_Pasaje extraído_.
========================
Ahmed Tayel está lejos de ser un fundamentalista. Nacido hace 55 años en Siria estudió Literatura Inglesa en la Universidad de Damasco así que el Corán no es el único libro que conoce. En 1990 salió de su país por la represión religiosa y política que venía imponiéndose. Huyó a Turquía primero como representante cultural del Islam. Luego pasó siete meses en Brasil hasta que en 1992 llegó a Bogotá.
En esa época los pocos musulmanes que habían en la capital se reunían en casas particulares y en un pequeño local en la calle 11 con 9. En el 2004 abren la casa de Chapinero a la que llamaron Centro Islámico Mezquita Estambul. Por fuera era una casa victoriana común y corriente, por dentro tenía las características de un templo de Alá. Siete años después no les quedó otro camino que expandirse, es por eso que en el 2012, después de una larga espera por culpa de los incumplimientos de la constructora, abre sus puertas la mezquita Abou Bakr Alsiddiq, nombre de uno de los compañeros preferidos del profeta Mahoma. Desde su apertura, Yatel ha oficiado como sacerdote máximo ya que está acreditado por el Ministerio de Awqaf (asuntos religiosos) de Kuwait y por la organización saudí World Assembly of Muslim Youth.
Palestinos, Arabes y colombianos se reúnen en la Abou Bakr Alsiddiq no sólo a orar como sucede los viernes sino que también van a estudiar el Corán y, para cualquiera que así lo necesite, se dictan cursos de árabe, se ofrecen además conferencias y charlas a colegios y universidades que buscan quitar las estigmas que recaen sobre el Islam.
Al ver la tranquilidad con la que habla Tayel, constatar los libros que ha leído y la tranquilidad con la que sus fieles se arrodillan ante el sol, queda disipada cualquier sombra de duda de que el Islam es una religión de amor y de paz. No hay sermones enloquecidos de sacerdotes alucinados, ni los señalamientos ruines de rezanderas chismosas. Apenas se hablan entre ellos y, sin lugar a dudas, van a la mezquita convencidos de que irán a encontrarse con un ser supremo.
A las cinco se van dispersando en completa calma y tranquilidad.
========================
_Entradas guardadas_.
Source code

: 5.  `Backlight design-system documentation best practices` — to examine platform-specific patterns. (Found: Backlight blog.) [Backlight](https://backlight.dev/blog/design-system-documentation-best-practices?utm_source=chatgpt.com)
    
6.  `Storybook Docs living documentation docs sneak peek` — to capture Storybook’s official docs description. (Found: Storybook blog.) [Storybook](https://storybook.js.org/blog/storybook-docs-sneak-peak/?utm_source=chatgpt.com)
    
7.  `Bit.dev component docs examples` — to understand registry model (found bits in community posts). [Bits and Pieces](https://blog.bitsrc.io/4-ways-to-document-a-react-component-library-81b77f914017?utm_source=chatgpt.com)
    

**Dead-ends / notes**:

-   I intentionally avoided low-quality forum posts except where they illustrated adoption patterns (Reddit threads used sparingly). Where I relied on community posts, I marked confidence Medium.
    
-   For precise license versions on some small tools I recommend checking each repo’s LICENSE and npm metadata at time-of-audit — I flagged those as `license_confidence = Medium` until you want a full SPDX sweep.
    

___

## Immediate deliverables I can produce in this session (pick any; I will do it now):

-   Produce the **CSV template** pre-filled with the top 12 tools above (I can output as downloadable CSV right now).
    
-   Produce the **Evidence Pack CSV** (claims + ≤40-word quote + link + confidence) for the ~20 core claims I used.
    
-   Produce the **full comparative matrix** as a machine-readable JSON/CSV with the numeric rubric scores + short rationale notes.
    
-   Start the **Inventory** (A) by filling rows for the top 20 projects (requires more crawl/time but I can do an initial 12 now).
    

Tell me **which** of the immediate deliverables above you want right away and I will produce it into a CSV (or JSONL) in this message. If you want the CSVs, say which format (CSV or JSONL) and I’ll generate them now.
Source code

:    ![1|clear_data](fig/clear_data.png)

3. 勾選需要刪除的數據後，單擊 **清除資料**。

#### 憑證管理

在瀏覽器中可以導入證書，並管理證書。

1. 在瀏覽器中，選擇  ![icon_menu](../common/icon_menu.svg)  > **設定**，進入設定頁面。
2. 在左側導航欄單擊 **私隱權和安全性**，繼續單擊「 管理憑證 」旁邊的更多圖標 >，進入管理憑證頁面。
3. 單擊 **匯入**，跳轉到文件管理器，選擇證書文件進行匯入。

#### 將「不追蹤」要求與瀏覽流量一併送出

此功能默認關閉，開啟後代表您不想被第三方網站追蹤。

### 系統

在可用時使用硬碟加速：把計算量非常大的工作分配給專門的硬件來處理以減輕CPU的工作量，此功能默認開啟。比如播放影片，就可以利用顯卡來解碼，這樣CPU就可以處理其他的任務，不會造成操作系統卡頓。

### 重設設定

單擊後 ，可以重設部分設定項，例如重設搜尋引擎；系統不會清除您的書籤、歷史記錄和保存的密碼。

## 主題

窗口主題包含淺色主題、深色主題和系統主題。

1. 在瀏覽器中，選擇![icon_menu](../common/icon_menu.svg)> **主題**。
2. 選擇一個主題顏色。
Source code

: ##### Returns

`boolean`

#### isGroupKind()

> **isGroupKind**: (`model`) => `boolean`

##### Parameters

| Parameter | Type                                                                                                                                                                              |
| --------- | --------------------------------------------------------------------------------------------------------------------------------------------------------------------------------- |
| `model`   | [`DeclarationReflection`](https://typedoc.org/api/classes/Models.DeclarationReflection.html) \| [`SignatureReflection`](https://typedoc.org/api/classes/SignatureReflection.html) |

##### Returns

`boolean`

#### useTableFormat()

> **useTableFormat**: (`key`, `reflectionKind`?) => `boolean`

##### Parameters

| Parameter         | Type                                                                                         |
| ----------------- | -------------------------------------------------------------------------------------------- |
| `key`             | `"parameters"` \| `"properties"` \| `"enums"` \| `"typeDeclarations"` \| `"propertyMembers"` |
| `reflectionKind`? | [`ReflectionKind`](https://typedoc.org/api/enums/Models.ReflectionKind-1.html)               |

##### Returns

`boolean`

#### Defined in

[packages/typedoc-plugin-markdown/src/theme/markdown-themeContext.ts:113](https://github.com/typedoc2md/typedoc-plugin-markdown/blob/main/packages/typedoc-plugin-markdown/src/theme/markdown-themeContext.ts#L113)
========================
_Tarea a realizar_. Devuelve literalmente el tramo del pasaje sobre la mezquita de Bogotá que comienza en las palabras "Al ver la tranquilidad" y termina después de "un ser supremo.". Las entradas provienen de una fuente distinta a la del pasaje.

_Respuesta de tarea_.
Al ver la tranquilidad con la que habla Tayel, constatar los libros que ha leído y la tranquilidad con la que sus fieles se arrodillan ante el sol, queda disipada cualquier sombra de duda de que el Islam es una religión de amor y de paz. No hay sermones enloquecidos de sacerdotes alucinados, ni los señalamientos ruines de rezanderas chismosas. Apenas se hablan entre ellos y, sin lugar a dudas, van a la mezquita convencidos de que irán a encontrarse con un ser supremo.